2013 Nissan Frontier

I have some questions about headlights. I know most of this has changed on new cars with "auto settings" but up until recently, the following was true:

1.) You could leave the lights on and kill the battery after turning the car off and walking away. Why?

2.)Two switch settings for the headlights: A) 'parking' lights where everything came on but the headlights, then B) everything and now also the headlights. Why?

I have tried to rationalize No. 1 through some sort of safety concern but for every person who may have had a need to keep the headlights on without the key there has probably been thousands who have been left stranded by a dead battery. This was in the days before cellphones, too. I can't make sense of No. 2, except for maybe at drive-in theatres.

My 2001 VW doesn't have "parking lights" and I haven't read of any complaints by professional car reviewers on this. How did these two modes come into being in the first place? Have either been mandated by safety legislation at any point? – Marcus

I think a definitive answer will prove illusive.

The answer to question No. 1 is almost certainly due to complexity and cost – it was easier and less expensive to wire the lights separate from the ignition, either on or off.

Question No. 2 is more difficult because automotive lighting laws vary from one jurisdiction to another and passenger vehicles built in one plant are exported to several markets.

In North America, many regulations pertinent to the auto industry have been standardized, including those regarding emissions, fuel consumption, safety issues and lighting. One exception is the requirement that vehicles sold in or exported to Canada must be equipped with Daytime Running Lights (DRLs). It is my assumption that this is where regulations regarding parking lights became muddled or got lost.

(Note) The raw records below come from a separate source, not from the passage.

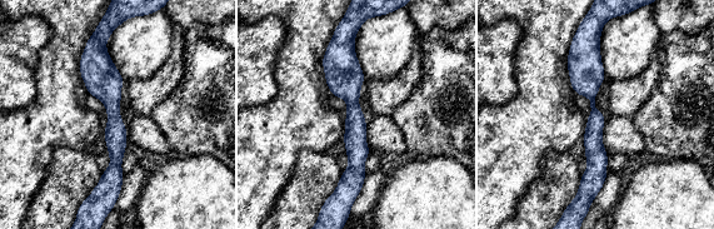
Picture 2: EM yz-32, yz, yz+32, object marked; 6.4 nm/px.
{"why": "cut it another way", "act": "look", "view": "em", "slice": "planes", "show": "tint", "at": "same"}

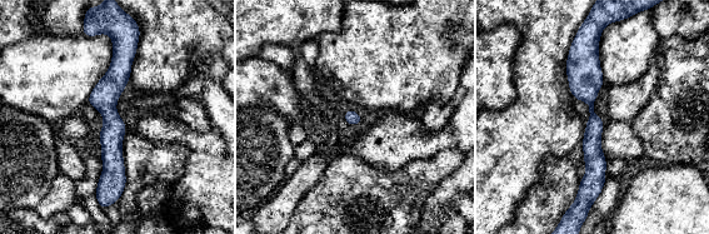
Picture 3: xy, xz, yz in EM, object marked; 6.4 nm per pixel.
{"act": "look", "view": "em", "slice": "planes", "show": "letters", "at": "same"}

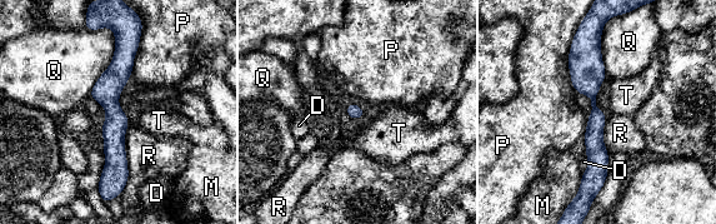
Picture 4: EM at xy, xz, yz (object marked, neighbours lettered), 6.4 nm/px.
{"width_nm": 90, "act": "leave", "each": {"D": "other", "M": "other", "P": "other", "Q": "other", "R": "other", "T": "other"}, "found": "one neuron here"}

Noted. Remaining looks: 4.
{"why": "sharp bend", "act": "look", "view": "em", "slice": "yz", "step": 8, "show": "tint", "at": [1715, 1165, 1105]}

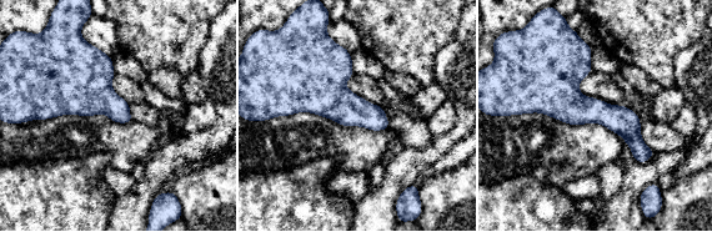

Transport Canada's Motor Vehicle Safety Regulations (C.R.C., c. 1038) Lighting Systems and Retroreflective Devices (Standard 108) covers this area. The latest revision to this technical standards document was published in July, 2011, with a mandatory compliance date of Jan. 9, 2012. Under Section 5.1 – Required Motor Vehicle Lighting Equipment and 5.5 Special Wiring Requirements, the only reference to parking lights is that two are required. "On the front – 1 on each side of the vertical centerline, at the same height, and as far apart as practicable." There is reference to the allowed intensity of a "parking lamp" and the fact that, when they are activated, the side-marker, license plate and taillights must be as well.

Protecting fog lights

I own a recent model Nissan Frontier pickup with fog lights installed down below the headlamps (pretty much under the grille). They are vulnerable to rocks and gravel on winter roads. To replace them is a major headache and expense – up to $300 for parts and labour. The worst thing is that you can get them replaced, and two days later they're shattered again. I've asked both the dealer and parts stores about any sort of aftermarket plastic protector cap (I would gladly put caps on that would have to be removed manually when needed). But, there does not seem to be anything out there. There is a product that enables you to put a protective piece of plastic film over the glass lamp, and this helps a bit but not enough. I've started making note of shattered fog lights as I walk across parking lots. They're not uncommon, and not just on Nissans. Any suggestions? I can't afford to keep putting a large amount of money into something that will likely get broken again and again. – Karl in Kamloops, B.C.

The problem is that these are not true fog lights, but auxiliary lights put there by designers to look like fog lights. You need to locate a screen-type protective layer that can be placed in front of, but not on the light itself.

Look in aftermarket outlets like Canadian Tire, NAPA and places that deal in high-performance parts. You may be lucky enough to find something of the correct size to use, and a way to fasten them. As you have discovered, plastic caps and films that fasten to the light itself will do little to protect the glass surface.